Why do people do this on medium?

------
jeroenhd
Although the first three mentioned tools are quite generic tools that, in my
opinion, any programmer should learn to make their lives easier, the list does
provide a useful list for people wanting to teach themselves cyber security
skills.

If you're experienced in the field then you obviously have already used most
of these at some point, or at least heard about them. If you think the choices
are obvious, you're not the target audience of this article.

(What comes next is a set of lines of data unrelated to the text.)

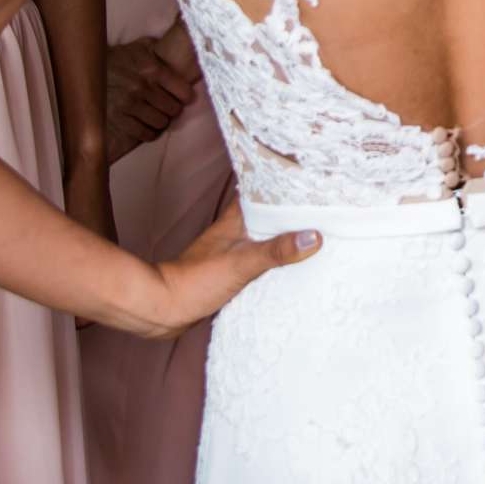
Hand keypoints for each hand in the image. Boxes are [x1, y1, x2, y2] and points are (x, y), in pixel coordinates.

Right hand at [104, 28, 201, 165]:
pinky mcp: (118, 119)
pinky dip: (149, 133)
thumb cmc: (115, 59)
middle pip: (173, 109)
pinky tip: (148, 127)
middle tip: (170, 108)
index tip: (185, 98)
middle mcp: (142, 87)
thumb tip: (178, 39)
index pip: (182, 90)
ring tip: (158, 116)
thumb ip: (156, 48)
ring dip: (161, 121)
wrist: (84, 71)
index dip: (186, 96)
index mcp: (151, 69)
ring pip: (160, 122)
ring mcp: (130, 104)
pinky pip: (144, 133)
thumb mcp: (137, 48)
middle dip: (173, 109)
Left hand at [130, 197, 322, 339]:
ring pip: (264, 233)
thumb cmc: (196, 281)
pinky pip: (260, 254)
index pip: (261, 189)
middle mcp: (234, 230)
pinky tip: (289, 260)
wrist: (164, 308)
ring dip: (283, 231)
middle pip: (267, 211)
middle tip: (320, 202)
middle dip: (290, 207)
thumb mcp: (242, 263)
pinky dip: (275, 254)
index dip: (283, 181)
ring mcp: (232, 249)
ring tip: (313, 227)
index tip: (308, 174)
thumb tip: (314, 236)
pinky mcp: (231, 269)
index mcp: (235, 219)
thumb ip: (277, 250)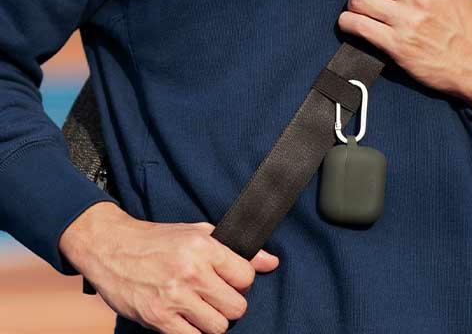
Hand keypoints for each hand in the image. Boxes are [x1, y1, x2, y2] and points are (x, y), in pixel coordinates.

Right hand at [59, 202, 278, 333]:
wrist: (113, 248)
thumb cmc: (159, 240)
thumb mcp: (199, 233)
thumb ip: (236, 250)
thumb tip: (272, 262)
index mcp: (204, 247)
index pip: (246, 277)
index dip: (242, 282)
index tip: (230, 280)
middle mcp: (192, 272)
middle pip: (236, 307)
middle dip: (230, 305)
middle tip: (216, 296)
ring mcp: (175, 298)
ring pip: (218, 327)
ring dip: (212, 321)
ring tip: (200, 307)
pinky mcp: (159, 319)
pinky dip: (193, 331)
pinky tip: (185, 316)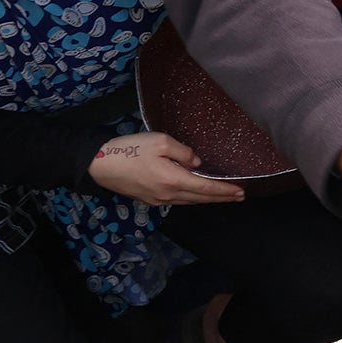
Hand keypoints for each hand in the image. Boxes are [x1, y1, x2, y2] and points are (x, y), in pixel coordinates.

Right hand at [88, 132, 245, 205]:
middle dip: (221, 198)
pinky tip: (196, 193)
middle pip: (200, 199)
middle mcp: (168, 195)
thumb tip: (197, 163)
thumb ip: (183, 152)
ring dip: (207, 199)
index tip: (241, 192)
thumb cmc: (130, 149)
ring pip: (189, 201)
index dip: (225, 191)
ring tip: (222, 196)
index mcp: (173, 180)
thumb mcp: (160, 141)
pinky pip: (178, 200)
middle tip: (239, 197)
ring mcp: (158, 200)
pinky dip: (192, 198)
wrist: (100, 165)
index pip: (206, 189)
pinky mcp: (150, 199)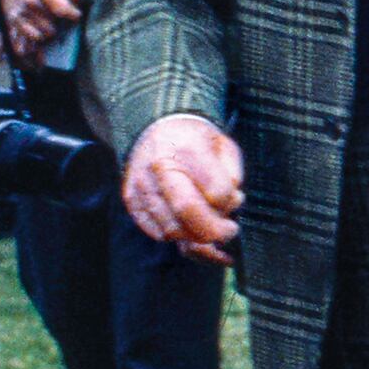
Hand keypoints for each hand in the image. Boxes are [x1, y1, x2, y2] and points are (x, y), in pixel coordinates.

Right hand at [1, 0, 82, 60]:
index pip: (62, 9)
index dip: (73, 15)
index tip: (75, 16)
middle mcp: (27, 3)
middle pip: (49, 28)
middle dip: (58, 29)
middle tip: (58, 25)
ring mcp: (16, 14)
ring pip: (34, 38)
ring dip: (43, 41)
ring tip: (47, 39)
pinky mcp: (8, 21)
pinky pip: (8, 40)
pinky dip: (9, 53)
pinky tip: (10, 63)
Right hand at [122, 114, 241, 262]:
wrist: (158, 130)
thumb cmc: (199, 142)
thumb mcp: (224, 147)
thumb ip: (231, 177)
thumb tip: (229, 206)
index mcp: (186, 150)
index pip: (215, 192)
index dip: (231, 203)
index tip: (237, 200)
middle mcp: (158, 168)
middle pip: (187, 211)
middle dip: (214, 231)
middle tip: (228, 231)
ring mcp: (141, 186)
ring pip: (171, 229)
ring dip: (197, 238)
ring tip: (210, 229)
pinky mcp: (131, 201)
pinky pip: (156, 232)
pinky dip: (178, 238)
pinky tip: (192, 231)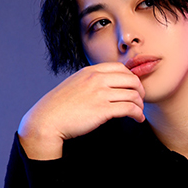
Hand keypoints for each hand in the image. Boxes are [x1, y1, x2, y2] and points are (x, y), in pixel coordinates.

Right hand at [18, 62, 144, 158]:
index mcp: (91, 71)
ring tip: (139, 112)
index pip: (121, 68)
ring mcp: (100, 94)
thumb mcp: (76, 84)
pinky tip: (138, 119)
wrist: (47, 119)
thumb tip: (107, 85)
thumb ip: (91, 81)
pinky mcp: (103, 110)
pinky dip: (138, 114)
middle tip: (140, 100)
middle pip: (131, 80)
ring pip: (133, 94)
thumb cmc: (60, 106)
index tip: (134, 88)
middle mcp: (97, 79)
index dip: (132, 78)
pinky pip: (129, 108)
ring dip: (140, 105)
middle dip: (140, 91)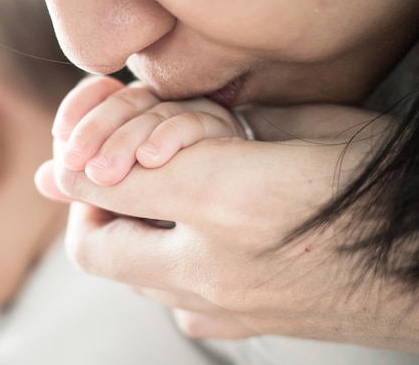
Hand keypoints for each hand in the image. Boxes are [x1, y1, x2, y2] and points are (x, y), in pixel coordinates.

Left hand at [35, 78, 416, 349]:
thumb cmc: (375, 183)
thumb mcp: (295, 129)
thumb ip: (195, 132)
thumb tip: (112, 146)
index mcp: (229, 202)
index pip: (103, 182)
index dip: (81, 160)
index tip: (85, 154)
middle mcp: (215, 271)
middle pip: (97, 247)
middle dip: (93, 207)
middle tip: (118, 175)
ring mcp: (222, 311)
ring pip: (130, 275)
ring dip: (127, 236)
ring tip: (167, 200)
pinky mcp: (235, 328)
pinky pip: (170, 298)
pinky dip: (164, 263)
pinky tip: (202, 233)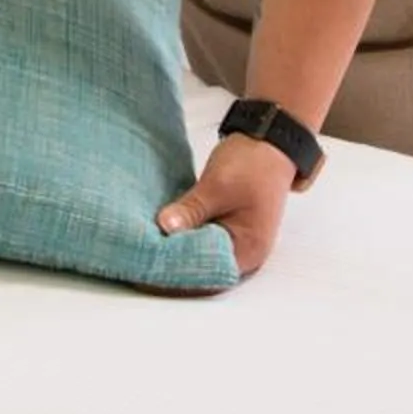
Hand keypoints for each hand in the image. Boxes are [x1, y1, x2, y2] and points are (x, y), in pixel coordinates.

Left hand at [158, 135, 297, 278]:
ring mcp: (236, 239)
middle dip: (175, 259)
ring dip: (178, 246)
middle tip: (143, 254)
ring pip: (201, 251)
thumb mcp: (217, 187)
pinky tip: (163, 230)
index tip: (152, 261)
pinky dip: (185, 234)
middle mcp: (244, 252)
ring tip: (148, 245)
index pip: (210, 273)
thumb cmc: (252, 165)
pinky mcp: (226, 226)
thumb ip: (191, 210)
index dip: (180, 269)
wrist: (269, 140)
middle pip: (204, 266)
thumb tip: (163, 228)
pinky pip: (201, 237)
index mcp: (249, 250)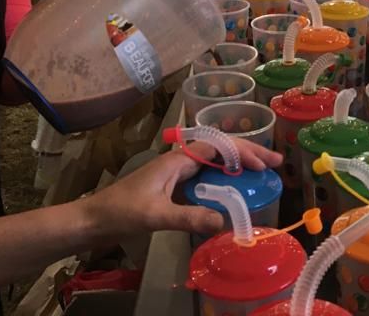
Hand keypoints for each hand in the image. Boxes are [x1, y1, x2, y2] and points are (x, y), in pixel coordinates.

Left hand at [80, 139, 281, 241]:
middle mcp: (180, 161)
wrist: (93, 219)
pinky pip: (206, 178)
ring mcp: (177, 173)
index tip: (265, 165)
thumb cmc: (121, 211)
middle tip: (275, 164)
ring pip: (215, 163)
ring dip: (238, 166)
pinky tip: (234, 192)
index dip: (244, 154)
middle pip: (221, 150)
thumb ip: (189, 217)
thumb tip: (225, 222)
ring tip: (262, 174)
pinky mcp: (173, 187)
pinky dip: (225, 181)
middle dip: (248, 155)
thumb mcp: (156, 215)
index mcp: (177, 160)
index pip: (219, 147)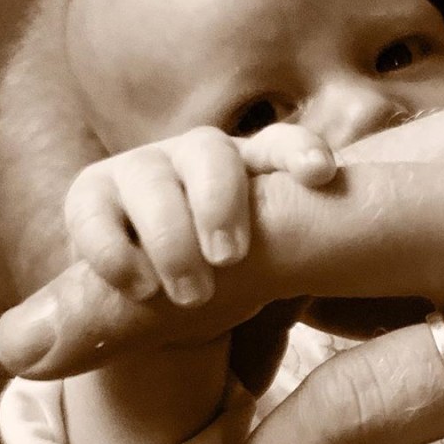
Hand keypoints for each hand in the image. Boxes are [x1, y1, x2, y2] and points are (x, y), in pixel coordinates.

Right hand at [64, 123, 336, 306]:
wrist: (163, 299)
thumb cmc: (235, 279)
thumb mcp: (272, 269)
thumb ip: (302, 259)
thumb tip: (352, 265)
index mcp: (254, 167)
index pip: (280, 145)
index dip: (300, 152)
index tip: (320, 174)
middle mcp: (199, 158)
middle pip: (211, 154)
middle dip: (220, 203)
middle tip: (230, 260)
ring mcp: (143, 170)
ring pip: (151, 179)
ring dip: (170, 238)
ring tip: (191, 294)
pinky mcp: (92, 195)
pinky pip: (91, 211)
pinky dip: (113, 249)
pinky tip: (138, 287)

What I think this list is missing is some more Windows-specific tools. Even if
you don't like Windows, someone in your company will use it at some point.
With some creative use of process monitor and log analysis you can easily spot
infections across a wide network of Windows PC's that even antivirus might
miss. Twitter's SwiftOnSecurity has made quite an extensive configuration you
can take from Github to help defend your network with.

I'd also add tools like OWASP ZAP to the list for testing the security of web
applications automatically. Very noisy, easy to detect but in a test setup
very easy to find low-hanging fruit with.

I really need to give Snort and Nessus another spin, my last two tries weren't
very successful but they were also quite early into my studies of the field.
Does anybody know if these tools still the go-to tools for IDS and compliancy
scanning, or have they been replaced since I first took a look at them?

------
hasa
This article was useful. Not everyone are experienced in the cybersecurity.